◆ **Set problem a**
Print the part of the turkey recipe starting at "5. Place the" and ending at "the pan juices.", copying it word for word.
## START Selection
# Roasted Citrus Turkey Breast



## Filus59602 (Oct 21, 2002)

Roasted Citrus Turkey Breast - low fat

1 frozen bone-in turkey breast (4-5 pounds) 
Pinch of parsley, finely chopped 
Pinch of fresh thyme, finely chopped 
Pinch of fresh rosemary, finely chopped 
Pinch of freshly ground black pepper 
Pinch of paprika 
2 oranges 
1 lemon 

1. Thaw the frozen turkey. Rinse and pat dry with paper towels. 
2. In a medium bowl, combine the parsley, thyme and rosemary. 
3. Grate the oranges and lemon peel and set the oranges and lemon aside. 
4. Add the peels to the herb mixture and toss until combined. Rub the herb mixture over the skin of the turkey. 
5. Place the turkey on a rack in a large roasting pan. 
6. Cut the oranges and lemon in half and squeeze their juices over the turkey. Also sprinkle the turkey with the pepper and paprika. 
7. Insert a meat thermometer in the thickest part of the breast. Roast turkey uncovered, at 325 degrees F for 2 1/2 hours or until the thermometer registers 170 degrees to 175 degrees. 
8. Baste turkey often with the pan juices. 
9. Remove and discard the skin before serving. 

Serves 4; Cal 125, Fat 0.8 g, Fiber 0.2 g., Chol 72 mg., Sod 47 mg 

Note: Loosely cover the turkey with foil during roasting to avoid over browning.


----------
## END Selection
## START Provided entries
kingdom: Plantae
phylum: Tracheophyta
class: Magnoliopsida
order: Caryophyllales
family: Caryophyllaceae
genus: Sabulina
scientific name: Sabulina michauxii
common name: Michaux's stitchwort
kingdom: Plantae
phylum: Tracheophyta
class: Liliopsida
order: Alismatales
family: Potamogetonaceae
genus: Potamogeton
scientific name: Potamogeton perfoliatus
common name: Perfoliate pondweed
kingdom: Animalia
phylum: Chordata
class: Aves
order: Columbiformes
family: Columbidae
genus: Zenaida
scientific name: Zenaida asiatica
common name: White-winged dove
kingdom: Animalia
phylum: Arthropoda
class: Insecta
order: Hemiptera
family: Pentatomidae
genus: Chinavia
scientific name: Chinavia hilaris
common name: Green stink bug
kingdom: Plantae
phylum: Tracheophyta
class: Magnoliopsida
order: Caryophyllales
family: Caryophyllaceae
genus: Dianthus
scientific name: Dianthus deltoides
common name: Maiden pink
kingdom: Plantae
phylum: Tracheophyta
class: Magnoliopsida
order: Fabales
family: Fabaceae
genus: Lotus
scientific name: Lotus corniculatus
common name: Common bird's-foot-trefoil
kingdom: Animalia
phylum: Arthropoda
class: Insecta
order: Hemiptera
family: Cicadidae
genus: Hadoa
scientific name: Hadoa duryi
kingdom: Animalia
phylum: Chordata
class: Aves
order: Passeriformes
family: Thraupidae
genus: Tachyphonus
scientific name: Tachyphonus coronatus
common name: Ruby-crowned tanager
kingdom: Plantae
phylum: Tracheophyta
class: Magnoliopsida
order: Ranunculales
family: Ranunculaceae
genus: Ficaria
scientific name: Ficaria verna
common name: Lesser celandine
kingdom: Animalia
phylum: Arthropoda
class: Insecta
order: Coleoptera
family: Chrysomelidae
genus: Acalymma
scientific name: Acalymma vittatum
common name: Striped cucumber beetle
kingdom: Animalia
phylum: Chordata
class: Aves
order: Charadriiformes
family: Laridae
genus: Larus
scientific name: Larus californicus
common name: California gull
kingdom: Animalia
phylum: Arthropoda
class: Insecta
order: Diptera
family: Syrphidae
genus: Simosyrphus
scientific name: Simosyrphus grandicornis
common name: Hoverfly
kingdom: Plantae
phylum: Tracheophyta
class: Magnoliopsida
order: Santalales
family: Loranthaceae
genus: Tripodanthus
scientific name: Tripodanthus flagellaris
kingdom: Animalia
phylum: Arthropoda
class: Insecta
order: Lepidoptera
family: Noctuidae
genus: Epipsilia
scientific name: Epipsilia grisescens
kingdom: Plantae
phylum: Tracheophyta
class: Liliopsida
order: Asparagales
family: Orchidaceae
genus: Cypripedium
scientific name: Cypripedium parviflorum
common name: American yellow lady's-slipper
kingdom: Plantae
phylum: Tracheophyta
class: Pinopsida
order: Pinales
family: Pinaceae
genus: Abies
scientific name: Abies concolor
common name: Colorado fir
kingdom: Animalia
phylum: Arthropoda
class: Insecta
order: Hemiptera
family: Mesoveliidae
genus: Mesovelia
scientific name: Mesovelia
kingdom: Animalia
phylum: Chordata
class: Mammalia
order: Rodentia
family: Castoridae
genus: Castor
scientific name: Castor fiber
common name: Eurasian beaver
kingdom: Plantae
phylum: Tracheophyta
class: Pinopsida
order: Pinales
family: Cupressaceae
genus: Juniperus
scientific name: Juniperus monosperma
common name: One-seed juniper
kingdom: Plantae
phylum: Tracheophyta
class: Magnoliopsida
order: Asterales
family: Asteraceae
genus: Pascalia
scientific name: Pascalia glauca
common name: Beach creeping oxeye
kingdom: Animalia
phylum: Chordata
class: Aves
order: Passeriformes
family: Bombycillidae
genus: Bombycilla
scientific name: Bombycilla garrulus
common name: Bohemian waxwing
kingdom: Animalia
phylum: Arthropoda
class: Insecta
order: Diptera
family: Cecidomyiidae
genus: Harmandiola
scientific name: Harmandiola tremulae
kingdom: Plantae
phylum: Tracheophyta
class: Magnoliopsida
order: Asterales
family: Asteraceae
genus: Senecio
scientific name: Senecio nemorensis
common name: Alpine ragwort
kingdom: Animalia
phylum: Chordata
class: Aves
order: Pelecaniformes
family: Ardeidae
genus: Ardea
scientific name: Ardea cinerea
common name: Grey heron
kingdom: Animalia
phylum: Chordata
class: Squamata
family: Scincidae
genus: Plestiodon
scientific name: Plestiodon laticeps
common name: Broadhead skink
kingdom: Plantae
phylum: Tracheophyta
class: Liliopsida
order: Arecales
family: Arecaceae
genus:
## END Provided entries
◆ **Set problem b**
Render the lines of the records starting at the line that contains "scientific name: Simosyrphus grandicornis" and ending at the line that contains "order: Lepidoptera" as a numbered list, leaving out any blank lines.

◆ **Full answer a**
5. Place the turkey on a rack in a large roasting pan. 
6. Cut the oranges and lemon in half and squeeze their juices over the turkey. Also sprinkle the turkey with the pepper and paprika. 
7. Insert a meat thermometer in the thickest part of the breast. Roast turkey uncovered, at 325 degrees F for 2 1/2 hours or until the thermometer registers 170 degrees to 175 degrees. 
8. Baste turkey often with the pan juices.

◆ **Full answer b**
1. scientific name: Simosyrphus grandicornis
2. common name: Hoverfly
3. kingdom: Plantae
4. phylum: Tracheophyta
5. class: Magnoliopsida
6. order: Santalales
7. family: Loranthaceae
8. genus: Tripodanthus
9. scientific name: Tripodanthus flagellaris
10. kingdom: Animalia
11. phylum: Arthropoda
12. class: Insecta
13. order: Lepidoptera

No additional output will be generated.